The numeric tests will take longer and is recommended to be commented out if you just want to see the results for real world applications.
EGGS can be plugged into current code with the following steps, suppose you have declared two Eigen sparse matrix:
Eigen::SparseMatrix<double> A;
Eigen::SparseMatrix<double> B;
// setup A and B
Then first, you will need to convert the structure using the implemented function in utils.h under include/igl/inline_expansion
Eigen::SparseMatrix<ie::NumericType> A_Numeric = ie::to_sparse_numeric<double, Eigen::ColMajor>(A, 0);
Eigen::SparseMatrix<ie::NumericType> B_Numeric = ie::to_sparse_numeric<double, Eigen::ColMajor>(B, 1);
The first input of this matrix will be the sparse matrix itself, the second one is the matrix id. The matrix id is the order of how you will pass in the datas when doing numeric computation. Note that, you will eventually group the input values in a vector, so the matrix ids should start from 0 and no gaps between ids.
At this step, you can perform symbolic executions, for example, you can do:
Eigen::SparseMatrix<ie::NumericType> Result_Numeric = A_Numeric * B_Numeric;
And the SparseMatrix Result_Numeric will have structual information of what is done to each entries in A and B to get the result.
In order to assemble the final matrix, you should save the outerIndex and innerIndex from Result_Numeric since we only compute the values.
Now you will want to pass in the structure information to an executor by the following:
ie::NumericExecutor ex = ie::NumericExecutor(Result_Numeric, 0);
The 0 was a selection for method which was in a very old version, for now just leave it there.
The executor will generate code and compile it and link it against the application.
After the compilation is done, you can use the executor to compute the numerical value.

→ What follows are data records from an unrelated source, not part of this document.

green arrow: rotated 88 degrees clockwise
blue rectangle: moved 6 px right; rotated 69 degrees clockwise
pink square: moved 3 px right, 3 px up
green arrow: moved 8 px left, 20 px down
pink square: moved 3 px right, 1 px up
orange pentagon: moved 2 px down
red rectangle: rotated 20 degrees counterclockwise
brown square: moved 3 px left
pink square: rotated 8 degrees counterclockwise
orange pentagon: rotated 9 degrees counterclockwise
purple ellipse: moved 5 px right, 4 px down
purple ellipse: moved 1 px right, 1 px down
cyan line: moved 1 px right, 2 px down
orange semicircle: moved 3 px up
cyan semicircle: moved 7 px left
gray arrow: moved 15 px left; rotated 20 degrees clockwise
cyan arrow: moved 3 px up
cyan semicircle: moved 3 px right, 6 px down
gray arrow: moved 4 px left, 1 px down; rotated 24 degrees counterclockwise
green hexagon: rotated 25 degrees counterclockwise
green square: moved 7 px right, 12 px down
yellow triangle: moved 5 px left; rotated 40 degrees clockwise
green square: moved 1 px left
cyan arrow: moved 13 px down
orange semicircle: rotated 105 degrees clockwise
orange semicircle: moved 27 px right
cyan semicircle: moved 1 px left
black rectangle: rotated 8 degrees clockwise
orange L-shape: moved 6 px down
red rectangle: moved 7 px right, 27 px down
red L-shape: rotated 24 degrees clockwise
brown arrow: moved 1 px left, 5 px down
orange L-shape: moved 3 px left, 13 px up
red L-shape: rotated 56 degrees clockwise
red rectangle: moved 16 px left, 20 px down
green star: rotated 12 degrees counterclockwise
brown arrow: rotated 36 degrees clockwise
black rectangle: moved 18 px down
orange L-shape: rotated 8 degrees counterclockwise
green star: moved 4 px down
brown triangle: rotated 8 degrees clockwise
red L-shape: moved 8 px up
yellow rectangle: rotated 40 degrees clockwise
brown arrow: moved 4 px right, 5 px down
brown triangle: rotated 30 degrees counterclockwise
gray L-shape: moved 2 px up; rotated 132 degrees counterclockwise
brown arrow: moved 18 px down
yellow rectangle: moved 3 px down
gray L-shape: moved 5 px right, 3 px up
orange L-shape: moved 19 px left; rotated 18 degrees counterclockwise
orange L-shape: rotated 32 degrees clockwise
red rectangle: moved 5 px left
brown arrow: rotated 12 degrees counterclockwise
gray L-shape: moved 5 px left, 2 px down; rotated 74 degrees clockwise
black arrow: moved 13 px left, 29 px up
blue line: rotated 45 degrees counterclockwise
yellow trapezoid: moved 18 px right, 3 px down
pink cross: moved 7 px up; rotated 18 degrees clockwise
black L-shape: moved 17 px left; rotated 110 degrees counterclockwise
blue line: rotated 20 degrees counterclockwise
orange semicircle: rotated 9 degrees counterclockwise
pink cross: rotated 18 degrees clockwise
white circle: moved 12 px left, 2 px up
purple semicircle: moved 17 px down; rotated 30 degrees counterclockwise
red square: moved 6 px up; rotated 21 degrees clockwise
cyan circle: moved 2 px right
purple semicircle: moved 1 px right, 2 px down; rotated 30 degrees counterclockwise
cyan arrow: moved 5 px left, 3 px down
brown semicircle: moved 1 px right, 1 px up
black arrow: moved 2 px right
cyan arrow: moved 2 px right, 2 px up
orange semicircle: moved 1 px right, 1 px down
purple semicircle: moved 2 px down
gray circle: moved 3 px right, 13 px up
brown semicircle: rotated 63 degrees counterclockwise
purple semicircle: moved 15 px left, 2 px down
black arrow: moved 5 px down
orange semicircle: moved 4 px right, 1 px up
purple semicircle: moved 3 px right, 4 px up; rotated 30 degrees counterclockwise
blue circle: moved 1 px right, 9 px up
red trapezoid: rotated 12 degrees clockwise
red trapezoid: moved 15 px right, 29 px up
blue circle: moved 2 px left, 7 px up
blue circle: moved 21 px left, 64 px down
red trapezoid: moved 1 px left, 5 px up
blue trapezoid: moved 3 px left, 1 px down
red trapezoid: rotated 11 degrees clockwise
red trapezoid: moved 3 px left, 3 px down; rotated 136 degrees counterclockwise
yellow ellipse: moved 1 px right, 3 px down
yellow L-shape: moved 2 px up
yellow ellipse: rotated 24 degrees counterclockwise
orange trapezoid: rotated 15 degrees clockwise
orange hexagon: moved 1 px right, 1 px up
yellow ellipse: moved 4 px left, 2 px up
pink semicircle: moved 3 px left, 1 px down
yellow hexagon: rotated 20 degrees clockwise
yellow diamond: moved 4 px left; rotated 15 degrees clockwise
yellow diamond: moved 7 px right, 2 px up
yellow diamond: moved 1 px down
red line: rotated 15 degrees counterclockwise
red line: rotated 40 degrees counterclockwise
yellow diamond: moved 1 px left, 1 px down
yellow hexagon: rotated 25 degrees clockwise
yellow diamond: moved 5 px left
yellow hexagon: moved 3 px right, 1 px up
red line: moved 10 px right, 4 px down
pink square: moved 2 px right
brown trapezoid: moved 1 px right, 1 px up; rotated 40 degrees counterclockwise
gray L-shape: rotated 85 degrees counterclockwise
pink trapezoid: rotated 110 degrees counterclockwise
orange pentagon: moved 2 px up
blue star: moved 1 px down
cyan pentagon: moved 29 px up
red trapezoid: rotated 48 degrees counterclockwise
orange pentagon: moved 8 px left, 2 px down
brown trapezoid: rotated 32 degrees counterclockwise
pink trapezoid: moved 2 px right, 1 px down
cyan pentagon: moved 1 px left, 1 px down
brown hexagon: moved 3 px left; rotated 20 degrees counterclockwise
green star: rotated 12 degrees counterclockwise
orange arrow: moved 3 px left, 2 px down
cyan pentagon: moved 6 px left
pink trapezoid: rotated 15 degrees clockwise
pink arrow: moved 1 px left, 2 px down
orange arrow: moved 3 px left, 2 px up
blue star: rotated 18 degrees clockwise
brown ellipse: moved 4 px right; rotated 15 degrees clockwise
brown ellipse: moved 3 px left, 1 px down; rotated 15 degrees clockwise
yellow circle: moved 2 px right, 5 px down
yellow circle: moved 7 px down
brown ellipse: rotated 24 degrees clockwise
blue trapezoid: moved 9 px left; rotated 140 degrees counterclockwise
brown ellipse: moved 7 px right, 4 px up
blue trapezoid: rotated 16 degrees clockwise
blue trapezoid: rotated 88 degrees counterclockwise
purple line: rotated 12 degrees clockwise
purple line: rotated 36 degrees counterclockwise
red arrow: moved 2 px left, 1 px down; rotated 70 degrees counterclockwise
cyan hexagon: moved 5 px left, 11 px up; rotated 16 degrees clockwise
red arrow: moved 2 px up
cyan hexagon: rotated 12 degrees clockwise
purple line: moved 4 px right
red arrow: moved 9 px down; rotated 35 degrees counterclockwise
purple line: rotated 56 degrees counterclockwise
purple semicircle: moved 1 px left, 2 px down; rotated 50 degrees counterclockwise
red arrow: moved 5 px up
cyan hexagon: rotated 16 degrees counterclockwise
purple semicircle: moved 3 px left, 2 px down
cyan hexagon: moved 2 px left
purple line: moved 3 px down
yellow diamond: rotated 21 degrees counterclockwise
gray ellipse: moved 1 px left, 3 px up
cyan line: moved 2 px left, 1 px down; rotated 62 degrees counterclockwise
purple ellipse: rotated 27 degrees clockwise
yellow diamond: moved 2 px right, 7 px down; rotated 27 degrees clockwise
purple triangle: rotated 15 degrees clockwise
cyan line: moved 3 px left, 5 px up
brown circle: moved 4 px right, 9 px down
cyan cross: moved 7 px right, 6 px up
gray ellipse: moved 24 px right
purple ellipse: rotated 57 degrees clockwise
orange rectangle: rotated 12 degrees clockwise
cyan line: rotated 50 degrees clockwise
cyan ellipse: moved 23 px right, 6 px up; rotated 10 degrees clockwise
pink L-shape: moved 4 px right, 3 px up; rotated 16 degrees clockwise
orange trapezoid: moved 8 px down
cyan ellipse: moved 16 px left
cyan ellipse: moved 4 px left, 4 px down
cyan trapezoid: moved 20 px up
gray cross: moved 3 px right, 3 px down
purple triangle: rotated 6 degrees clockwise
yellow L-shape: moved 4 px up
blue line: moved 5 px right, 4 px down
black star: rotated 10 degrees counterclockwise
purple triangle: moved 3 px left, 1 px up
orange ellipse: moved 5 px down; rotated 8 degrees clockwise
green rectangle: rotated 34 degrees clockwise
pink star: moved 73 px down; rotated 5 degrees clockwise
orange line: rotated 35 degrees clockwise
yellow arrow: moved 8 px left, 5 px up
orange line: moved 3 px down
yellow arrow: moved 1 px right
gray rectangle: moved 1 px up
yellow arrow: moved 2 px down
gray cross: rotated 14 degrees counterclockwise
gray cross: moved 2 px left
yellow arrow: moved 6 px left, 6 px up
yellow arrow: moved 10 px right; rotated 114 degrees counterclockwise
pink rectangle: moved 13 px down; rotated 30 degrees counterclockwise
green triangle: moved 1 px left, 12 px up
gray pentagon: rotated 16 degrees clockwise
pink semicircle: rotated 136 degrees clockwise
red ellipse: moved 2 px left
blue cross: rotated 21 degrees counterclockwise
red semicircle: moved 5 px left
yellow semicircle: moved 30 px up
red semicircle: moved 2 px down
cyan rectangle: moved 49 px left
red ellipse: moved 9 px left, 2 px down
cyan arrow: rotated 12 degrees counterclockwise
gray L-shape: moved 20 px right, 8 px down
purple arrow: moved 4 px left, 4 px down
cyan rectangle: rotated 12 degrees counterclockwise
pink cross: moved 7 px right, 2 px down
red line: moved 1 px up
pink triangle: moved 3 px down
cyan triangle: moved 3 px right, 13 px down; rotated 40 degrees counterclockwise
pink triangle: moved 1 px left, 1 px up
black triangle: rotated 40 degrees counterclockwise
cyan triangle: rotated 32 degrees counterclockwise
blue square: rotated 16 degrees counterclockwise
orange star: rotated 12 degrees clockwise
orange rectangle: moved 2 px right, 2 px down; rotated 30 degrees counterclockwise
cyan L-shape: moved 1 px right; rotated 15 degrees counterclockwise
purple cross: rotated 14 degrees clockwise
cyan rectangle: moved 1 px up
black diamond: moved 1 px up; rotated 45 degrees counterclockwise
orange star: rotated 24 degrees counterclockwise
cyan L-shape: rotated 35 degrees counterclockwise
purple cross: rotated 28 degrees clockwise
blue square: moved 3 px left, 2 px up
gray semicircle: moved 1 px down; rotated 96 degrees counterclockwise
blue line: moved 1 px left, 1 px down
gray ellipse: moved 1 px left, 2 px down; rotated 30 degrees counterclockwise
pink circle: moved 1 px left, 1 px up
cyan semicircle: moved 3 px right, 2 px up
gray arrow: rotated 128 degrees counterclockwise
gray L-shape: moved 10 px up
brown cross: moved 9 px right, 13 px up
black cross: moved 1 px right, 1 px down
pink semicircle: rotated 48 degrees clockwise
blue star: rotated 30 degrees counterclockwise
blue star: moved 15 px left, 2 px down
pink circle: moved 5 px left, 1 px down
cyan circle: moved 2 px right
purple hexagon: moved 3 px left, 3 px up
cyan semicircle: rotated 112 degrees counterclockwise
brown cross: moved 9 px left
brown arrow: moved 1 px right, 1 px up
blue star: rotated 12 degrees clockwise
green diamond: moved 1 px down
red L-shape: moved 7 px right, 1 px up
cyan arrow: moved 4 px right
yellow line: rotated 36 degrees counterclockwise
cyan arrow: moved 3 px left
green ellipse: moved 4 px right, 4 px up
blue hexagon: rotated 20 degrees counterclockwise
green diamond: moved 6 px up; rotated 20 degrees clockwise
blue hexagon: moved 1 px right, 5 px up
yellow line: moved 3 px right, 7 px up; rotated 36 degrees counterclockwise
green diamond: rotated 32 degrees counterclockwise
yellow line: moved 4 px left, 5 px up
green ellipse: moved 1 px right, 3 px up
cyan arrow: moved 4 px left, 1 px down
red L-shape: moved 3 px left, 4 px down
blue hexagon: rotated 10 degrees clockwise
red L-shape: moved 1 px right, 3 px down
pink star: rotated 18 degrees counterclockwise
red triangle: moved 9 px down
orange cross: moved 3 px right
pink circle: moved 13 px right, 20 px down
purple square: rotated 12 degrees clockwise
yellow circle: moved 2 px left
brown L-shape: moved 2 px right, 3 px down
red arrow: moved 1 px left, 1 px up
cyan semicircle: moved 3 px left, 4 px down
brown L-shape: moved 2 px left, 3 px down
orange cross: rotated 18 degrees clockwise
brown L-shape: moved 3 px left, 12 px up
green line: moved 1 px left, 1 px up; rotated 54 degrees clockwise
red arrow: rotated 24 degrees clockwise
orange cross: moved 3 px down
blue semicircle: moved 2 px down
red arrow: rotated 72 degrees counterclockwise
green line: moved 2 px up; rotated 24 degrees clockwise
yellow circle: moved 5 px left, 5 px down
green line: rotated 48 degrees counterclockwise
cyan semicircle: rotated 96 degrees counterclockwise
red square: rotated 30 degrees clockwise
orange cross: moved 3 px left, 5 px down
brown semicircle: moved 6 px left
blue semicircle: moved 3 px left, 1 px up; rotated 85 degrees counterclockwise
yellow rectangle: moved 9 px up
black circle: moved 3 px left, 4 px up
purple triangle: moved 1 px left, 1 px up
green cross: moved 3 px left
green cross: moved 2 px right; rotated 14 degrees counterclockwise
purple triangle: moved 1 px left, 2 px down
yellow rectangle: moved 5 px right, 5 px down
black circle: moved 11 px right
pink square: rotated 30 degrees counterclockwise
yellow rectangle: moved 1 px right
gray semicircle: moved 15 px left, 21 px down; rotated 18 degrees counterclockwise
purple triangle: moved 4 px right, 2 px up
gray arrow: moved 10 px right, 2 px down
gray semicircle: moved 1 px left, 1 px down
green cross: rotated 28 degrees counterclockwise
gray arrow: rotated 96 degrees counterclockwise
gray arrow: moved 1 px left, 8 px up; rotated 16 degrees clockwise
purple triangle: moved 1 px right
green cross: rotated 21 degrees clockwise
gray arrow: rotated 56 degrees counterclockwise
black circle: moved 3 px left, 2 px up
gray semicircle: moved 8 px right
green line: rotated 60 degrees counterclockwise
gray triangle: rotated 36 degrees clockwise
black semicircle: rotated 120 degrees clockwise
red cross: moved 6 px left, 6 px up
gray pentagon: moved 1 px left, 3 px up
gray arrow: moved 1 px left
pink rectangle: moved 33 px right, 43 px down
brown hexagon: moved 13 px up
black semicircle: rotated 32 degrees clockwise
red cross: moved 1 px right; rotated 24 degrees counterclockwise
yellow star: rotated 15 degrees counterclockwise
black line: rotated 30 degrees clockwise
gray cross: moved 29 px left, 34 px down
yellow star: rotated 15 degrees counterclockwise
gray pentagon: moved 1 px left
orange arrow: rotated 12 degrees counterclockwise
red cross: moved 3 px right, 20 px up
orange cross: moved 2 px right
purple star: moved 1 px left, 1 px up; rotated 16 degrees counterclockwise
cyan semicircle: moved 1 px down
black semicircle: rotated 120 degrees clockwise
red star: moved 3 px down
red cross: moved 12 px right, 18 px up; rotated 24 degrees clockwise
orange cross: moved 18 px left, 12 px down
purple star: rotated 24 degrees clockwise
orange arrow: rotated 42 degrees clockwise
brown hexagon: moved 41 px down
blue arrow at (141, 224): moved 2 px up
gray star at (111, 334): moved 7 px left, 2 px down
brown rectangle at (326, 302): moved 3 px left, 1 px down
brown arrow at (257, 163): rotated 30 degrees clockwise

A typical way to do this when the value if A and B keeps changing is the following:
// The following are typically only done once
std::vector<vector<double>> DATAS; // declare a vector for input data
DATAS.resize(2); // in this case, we have two input datas
DATAS[0].resize(A.nonZeros()); // reserve space for values of A
DATAS[1].resize(B.nonZeros()); // reserve space for values of B
std::vector<double> RESULTS; // declare a vector for output
RESULTS.resize(Result_Numeric.nonZeros()); // reserve spcae for outputs
// The following are done everytime inputs are changed
DATAS[0].assign(A.valuePtr(), A.valuePtr() + A.nonZeros()); // assign the values of A
DATAS[1].assign(B.valuePtr(), B.valuePtr() + B.nonZeros()); // assign the values of B
ex.ExecuteMulti(DATAS, RESULTS); // execute the multi threaded version
After the execution, the numeric values will be in the RESULTS vector. You can pre-store the structure information of Result_Numeric (the outer index and inner index) to reassemble an Eigen Sparse Matrix. An implementation is done at test_utils.hpp called ConstructSparseMatrix.